Mais do mesmo

por Juliana Manzato

Se eu pudesse te dar um conselho, seria: não olhe para trás, não vai servir para nada. Você já sabe dos seus erros e não precisa se martirizar por eles.  Mas também não olhe só para frente, por que as chances de ser mal interpretado só aumentam.

As pessoas desse mundo estão apenas tentando ser livres. Livres de caga regras, de invejosos, de muros, janelas fechadas ou qualquer nó. Descobrimos tarde que a liberdade é bem mais bonita, que ao invés de nó temos que fazer laços, que ao invés de prender é necessário soltar e deixar o tempo agir. Geração da ansiedade crônica, buscando sabedoria na paciência. Complexo demais ser livre em tempos atuais.

Ser “livre” já é complexo. Mas se você pensar bem, vai perceber que ultimamente a sua vida se resumiu em mesmice. O que você fez de diferente? Já pensou em passar um batom vermelho? Em trocar a roupa preta por alguma outra cor? Já fez um caminho diferente para ir ao trabalho? Já mudou os planos? Já fez planos? Já tentou realizar algum sonho? Pois é, está na hora de rever aquela lista que foi feita no dia 31/012.

A mesmice chegou até no facebook, quer coisa mais “mais do mesmo” do que o facebook? Ninguém parece querer originalidade ali. Bom, nem sei por que eu estou falando em originalidade em uma época onde facebook, apesar de ser uma ferramenta INCRÍVEL se tornou muro das lamentações. Os links compartilhados, o desespero por mudança de status de relacionamento, as fotos de cachorros, gatos e afins machucados, as “causas” defendidas, as indiretas, o personagem que todo mundo criou ali… Tenho pena de Caio Fernando Abreu, Clarice e todos os outros gênios citados por pessoas que JAMAIS leram um livro. Ser “culto” é pop. Quer saber? Ser “culto” é obrigação!
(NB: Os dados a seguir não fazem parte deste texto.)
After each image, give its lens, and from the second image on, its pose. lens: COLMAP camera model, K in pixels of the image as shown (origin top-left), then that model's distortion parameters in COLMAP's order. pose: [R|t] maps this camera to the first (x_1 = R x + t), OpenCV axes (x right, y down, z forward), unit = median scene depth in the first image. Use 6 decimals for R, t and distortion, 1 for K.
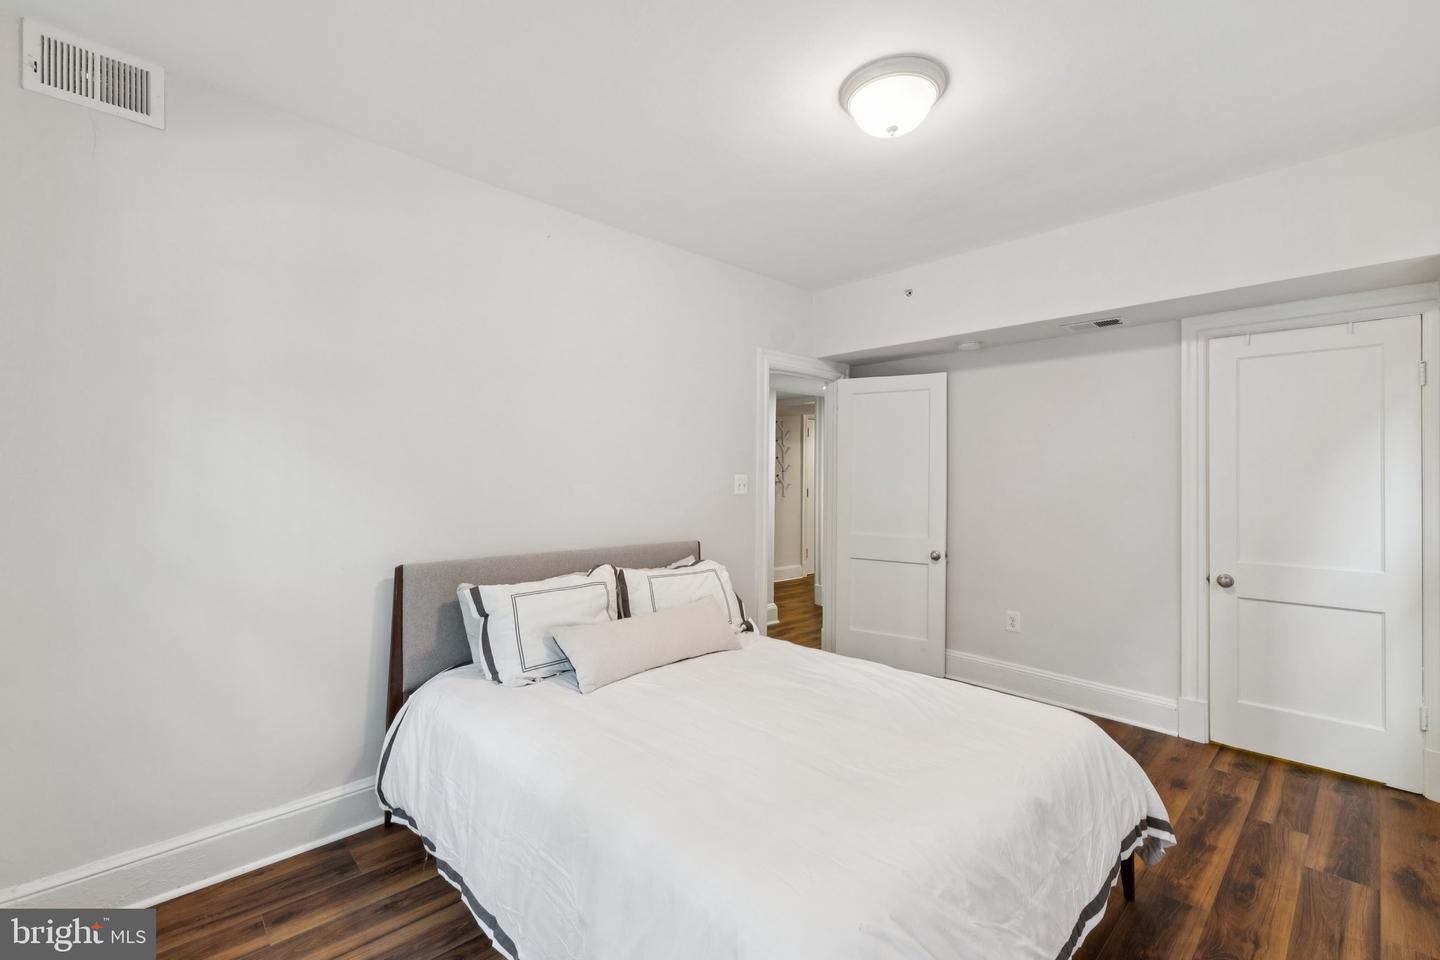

Todo esse texto chato, crica, ou até utópico, é só para te fazer pensar no que está fazendo com a vida. A vida é lá fora e não no facebook, ou olhando a grama do vizinho para ver se é realmente mais verde.

Seriamos todos caga regras? Já pensou em fazer diferente? Ao invés de copiar/compartilhar gerar o conteúdo? Ser mais original e menos fake? E quem sabe até parar de se importar com os palavrões alheios (Elefante pequeno que incomoda uma MULTIDÃO).
Ninguém precisa do “mais do mesmo”. Que tal fazer uma vida melhor? Pelo sim, pelo não, pense.

Desculpe o auê, o azedume e o desabafo. Hoje acordei com preguiça de ver pessoas brincando de vida perfeita.